### EXERCISE DETAILS
Without the pictures, copy all of the data exactly.

DATA RECORDS Block Start

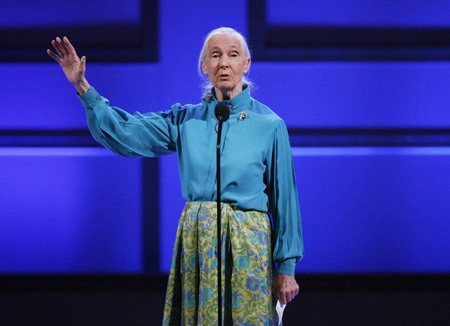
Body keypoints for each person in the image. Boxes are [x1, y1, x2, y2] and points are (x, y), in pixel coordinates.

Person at [48, 27, 304, 326]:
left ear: (246, 64)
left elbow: (284, 200)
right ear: (204, 66)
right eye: (215, 55)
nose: (224, 63)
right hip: (199, 242)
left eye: (233, 55)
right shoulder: (185, 119)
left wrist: (286, 268)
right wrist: (82, 87)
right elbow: (127, 131)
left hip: (248, 243)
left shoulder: (270, 125)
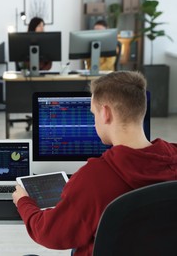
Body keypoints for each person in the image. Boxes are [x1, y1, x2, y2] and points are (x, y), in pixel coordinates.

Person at [12, 71, 177, 256]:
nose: (94, 121)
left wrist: (23, 202)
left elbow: (48, 233)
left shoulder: (94, 178)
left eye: (93, 113)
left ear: (105, 113)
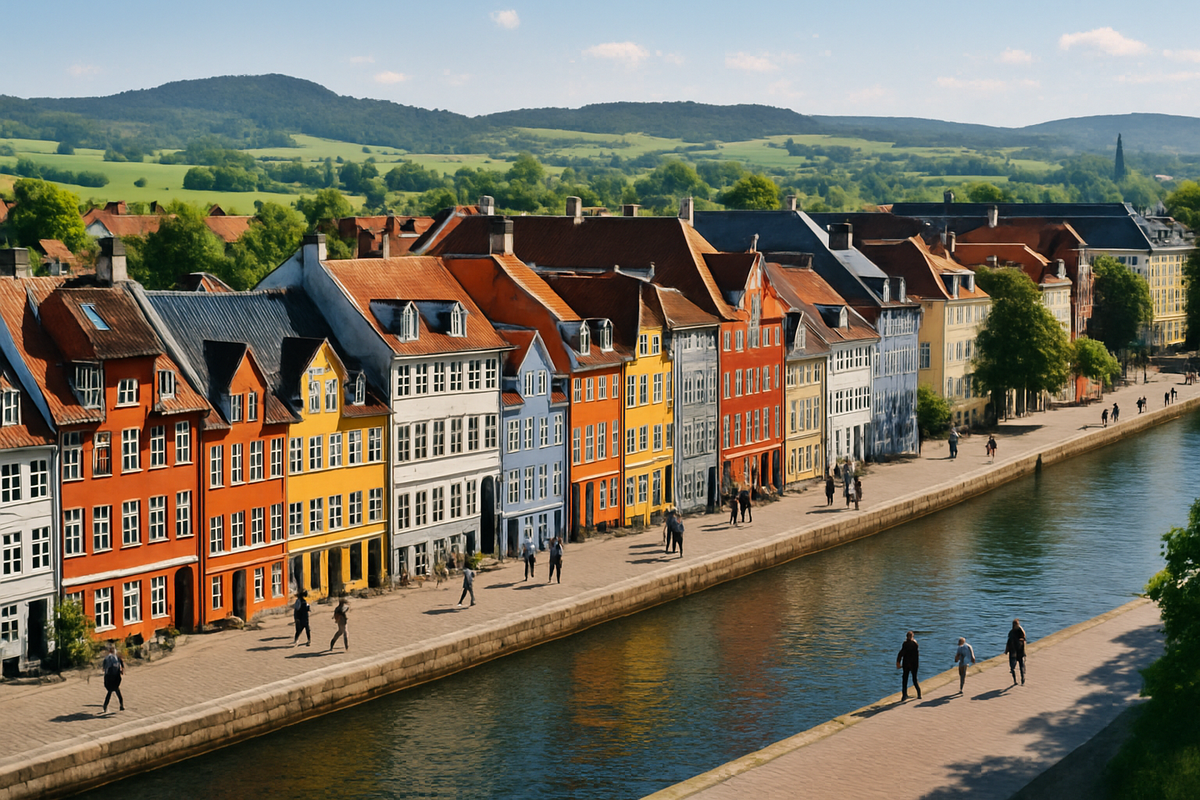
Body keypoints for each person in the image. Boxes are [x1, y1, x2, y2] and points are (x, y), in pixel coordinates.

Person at [896, 631, 921, 701]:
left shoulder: (905, 644)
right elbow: (917, 656)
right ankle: (919, 694)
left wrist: (898, 662)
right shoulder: (915, 644)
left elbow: (901, 654)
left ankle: (904, 696)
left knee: (905, 680)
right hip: (914, 664)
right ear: (912, 637)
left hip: (906, 664)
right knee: (914, 679)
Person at [101, 644, 124, 713]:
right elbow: (122, 667)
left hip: (109, 677)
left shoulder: (107, 658)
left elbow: (104, 669)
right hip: (116, 677)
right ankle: (121, 705)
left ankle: (105, 706)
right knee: (117, 691)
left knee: (110, 692)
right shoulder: (117, 658)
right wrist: (121, 671)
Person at [1005, 619, 1027, 686]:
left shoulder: (1020, 631)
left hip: (1019, 651)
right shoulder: (1011, 633)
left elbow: (1024, 637)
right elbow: (1008, 642)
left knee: (1021, 665)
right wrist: (1006, 650)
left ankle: (1022, 679)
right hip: (1013, 651)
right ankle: (1015, 681)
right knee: (1012, 667)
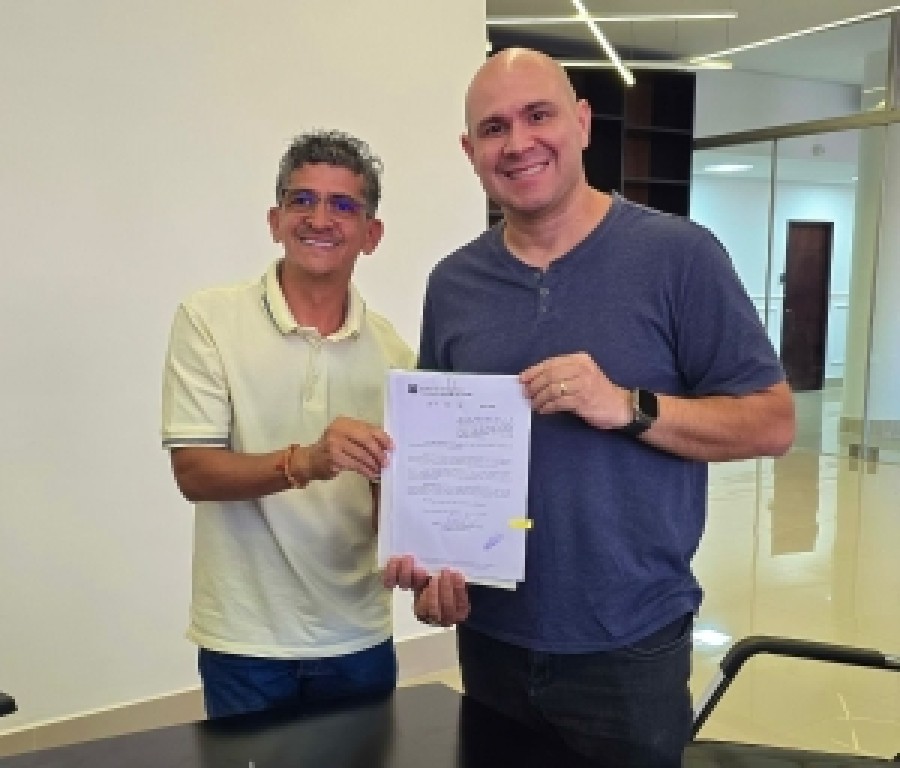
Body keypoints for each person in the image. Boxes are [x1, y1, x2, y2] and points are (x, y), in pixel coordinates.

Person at [384, 49, 796, 765]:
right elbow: (442, 459)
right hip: (493, 636)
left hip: (629, 644)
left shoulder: (680, 257)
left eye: (538, 115)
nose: (518, 142)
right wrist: (432, 572)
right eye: (493, 128)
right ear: (469, 152)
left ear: (581, 123)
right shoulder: (453, 284)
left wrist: (630, 406)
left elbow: (773, 420)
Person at [161, 129, 415, 719]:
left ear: (372, 234)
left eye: (342, 205)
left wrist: (429, 556)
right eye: (302, 200)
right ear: (275, 220)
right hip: (245, 640)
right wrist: (308, 461)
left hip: (359, 636)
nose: (319, 219)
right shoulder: (208, 320)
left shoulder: (396, 357)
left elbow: (395, 507)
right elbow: (193, 472)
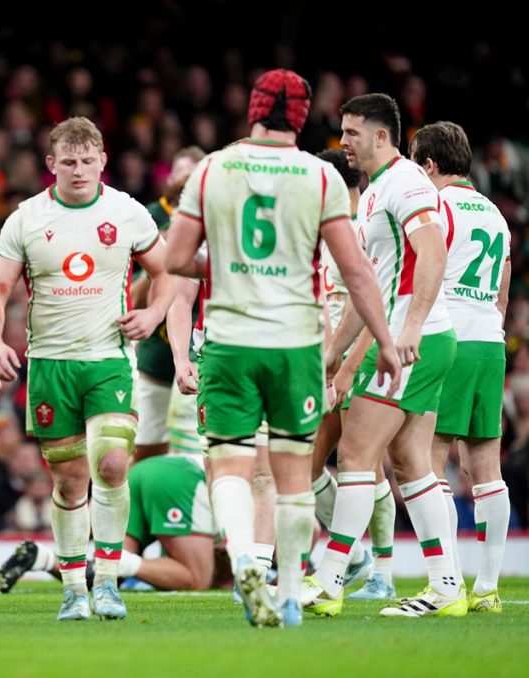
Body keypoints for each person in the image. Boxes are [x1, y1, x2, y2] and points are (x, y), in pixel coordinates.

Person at [165, 71, 400, 627]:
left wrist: (228, 263)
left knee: (226, 461)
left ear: (252, 111)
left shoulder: (212, 169)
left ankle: (246, 558)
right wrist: (385, 342)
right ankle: (291, 591)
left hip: (229, 339)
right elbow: (356, 271)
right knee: (294, 473)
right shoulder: (320, 177)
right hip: (296, 342)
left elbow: (175, 260)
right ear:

DATA RECORDS Block End

### EXPECTED ANSWER
Body keypoints for each person in the image. Boxes are [x1, y1, x2, y2] and points are (x, y), in pixel coordinates.

Person at [48, 27, 304, 326]:
left ear: (246, 64)
left elbow: (284, 200)
right ear: (204, 66)
right eye: (215, 55)
nose: (224, 63)
right hip: (199, 242)
left eye: (233, 55)
right shoulder: (185, 119)
left wrist: (286, 268)
right wrist: (82, 87)
right elbow: (127, 131)
left hip: (248, 243)
left shoulder: (270, 125)
Body keypoints for each person in the image. Boxes are [x1, y1, x2, y2] and points are (x, y), in pixel coordinates.

Person at [12, 71, 177, 256]:
nose: (94, 121)
left wrist: (23, 202)
left elbow: (48, 233)
left shoulder: (94, 178)
left eye: (93, 113)
left ear: (105, 113)
Body keypoints for each person in the image. Boxes are [x1, y1, x2, y2] and points are (x, y), in pixel coordinates.

Person at [896, 631, 921, 701]:
left shoulder: (905, 644)
right elbow: (917, 656)
right ankle: (919, 694)
left wrist: (898, 662)
right shoulder: (915, 644)
left elbow: (901, 654)
left ankle: (904, 696)
left knee: (905, 680)
right hip: (914, 664)
right ear: (912, 637)
left hip: (906, 664)
right knee: (914, 679)
Person at [101, 644, 124, 713]:
right elbow: (122, 667)
left hip: (109, 677)
left shoulder: (107, 658)
left elbow: (104, 669)
right hip: (116, 677)
right ankle: (121, 705)
left ankle: (105, 706)
right knee: (117, 691)
left knee: (110, 692)
right shoulder: (117, 658)
right wrist: (121, 671)
Person at [1005, 619, 1027, 686]:
left shoulder: (1020, 631)
left hip: (1019, 651)
right shoulder: (1011, 633)
left elbow: (1024, 637)
right elbow: (1008, 642)
left knee: (1021, 665)
right wrist: (1006, 650)
left ankle: (1022, 679)
right hip: (1013, 651)
right ankle: (1015, 681)
right knee: (1012, 667)
Body keypoints for each person in the image. Boxes are [x1, y1, x2, y2] and points are (x, y), in pixel coordinates.

Person at [384, 49, 796, 765]:
right elbow: (442, 459)
right hip: (493, 636)
left hip: (629, 644)
left shoulder: (680, 257)
left eye: (538, 115)
nose: (518, 142)
right wrist: (432, 572)
right eye: (493, 128)
right ear: (469, 152)
left ear: (581, 123)
right shoulder: (453, 284)
left wrist: (630, 406)
left elbow: (773, 420)
Person at [161, 129, 415, 719]:
left ear: (372, 234)
left eye: (342, 205)
left wrist: (429, 556)
right eye: (302, 200)
right ear: (275, 220)
right hip: (245, 640)
right wrist: (308, 461)
left hip: (359, 636)
nose: (319, 219)
right shoulder: (208, 320)
left shoulder: (396, 357)
left elbow: (395, 507)
right elbow: (193, 472)
Body keypoints for each person in the image. Boxes are [x1, y1, x2, y2] and points are (x, y), in pixel coordinates.

Person at [165, 71, 400, 627]:
left wrist: (228, 263)
left knee: (226, 461)
left ear: (252, 111)
left shoulder: (212, 169)
left ankle: (246, 558)
right wrist: (385, 342)
right ankle: (291, 591)
left hip: (229, 339)
right elbow: (356, 271)
right knee: (294, 473)
right shoulder: (320, 177)
right hip: (296, 342)
left elbow: (175, 260)
right ear:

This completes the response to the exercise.